Kwant coder for simple 1D chain

■ Kwant code - 1

######## Step-1. Importing Kwant and package program 
import kwant
from matplotlib import pyplot

######## Step-2. Define the Tight-binding system 

def make_system(L=10, t = 1.):
# 2-1. Call Builder()
# syst - the TBM system that will be defined in this example
# L    - the number of lattice in scattering region
#      - its default value is 10  
# t    - hopping integral (default value = 1.0)      
    syst      = kwant.builder.Builder()
# 2-2. Define lattice structure
# lattice1D : 1D chain in TBM
# in this example, we assume that the lattice constant is 1 
    lattice1D = kwant.lattice.chain(a=1) 
# 2-3. Define the matrix element of TBM hamiltonian 
#      : the elements of TBM hamiltonian are on-site hamiltonian and hopping integrals
# 2-3-1. Define the on-site Hamiltonian      
    syst[(lattice1D(i) for i in range (L))] = 2*t
# 2-3-2. Define the hopping elements 
#      : In this example, we only consider the nearest neighbor hopping 
    syst[lattice1D.neighbors()] = -t 
# 2-4. Define the leads 
# 2-4-1 
    lead_symmetry = kwant.TranslationalSymmetry([-1])
    left_lead     = kwant.builder.Builder(lead_symmetry)
# 2-4-2. Define the on-site elements and hopping elements for leads 
    left_lead[lattice1D(0)] = 2*t               # on-site element for left lead
    left_lead[lattice1D.neighbors()] = -t       # hopping element for left lead
# 2-4-3. Setting a right lead 
# The basic structure for a right lead is identical to that of left lead. Thus, 
# we simply use command "reversed()"
    return syst, left_lead

# plotting conductance 
def plot_conductance(syst, energies):
    # Compute transmission as a function of energy
    data = []
    for energy in energies:
        smatrix = kwant.smatrix(syst, energy)
        data.append(smatrix.transmission(0, 1))

    pyplot.figure()
    pyplot.plot(energies, data)
    pyplot.xlabel("energy [t]")
    pyplot.ylabel("conductance [e^2/h]")
    pyplot.show()

# plotting band_structure of lead 
def plot_bandstructure(lead):
    
    kwant.plotter.bands(lead, show=False)
    pyplot.xlabel("momentum [(lattice constant)^-1]")
    pyplot.ylabel("energy [t]")
    pyplot.show()
    
def main():
    TBM_system, TBM_lead = make_system(L=20)

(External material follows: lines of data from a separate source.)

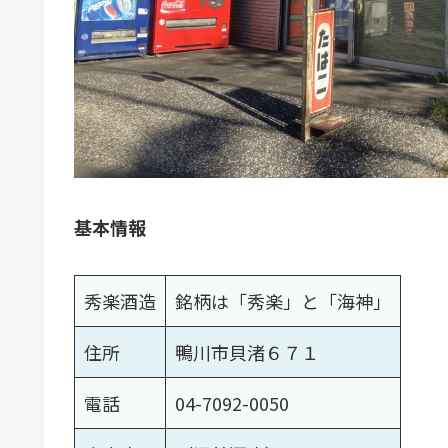
基本情報
秀楽酒造
銘柄は「秀楽」と「海神」
住所
鴨川市貝渚６７１
電話
04-7092-0050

    kwant.plot(TBM_system)
    kwant.plot(TBM_lead)
    plot_bandstructure(TBM_lead.finalized())
# Attaching leads to a scattering region, which is TBM_lead. 
    TBM_system.attach_lead(TBM_lead)
    TBM_system.attach_lead(TBM_lead.reversed())
    
    Finalized_system = TBM_system.finalized()
    plot_conductance(Finalized_system, energies=[0.02* i + 1e-6 for i in range(300)])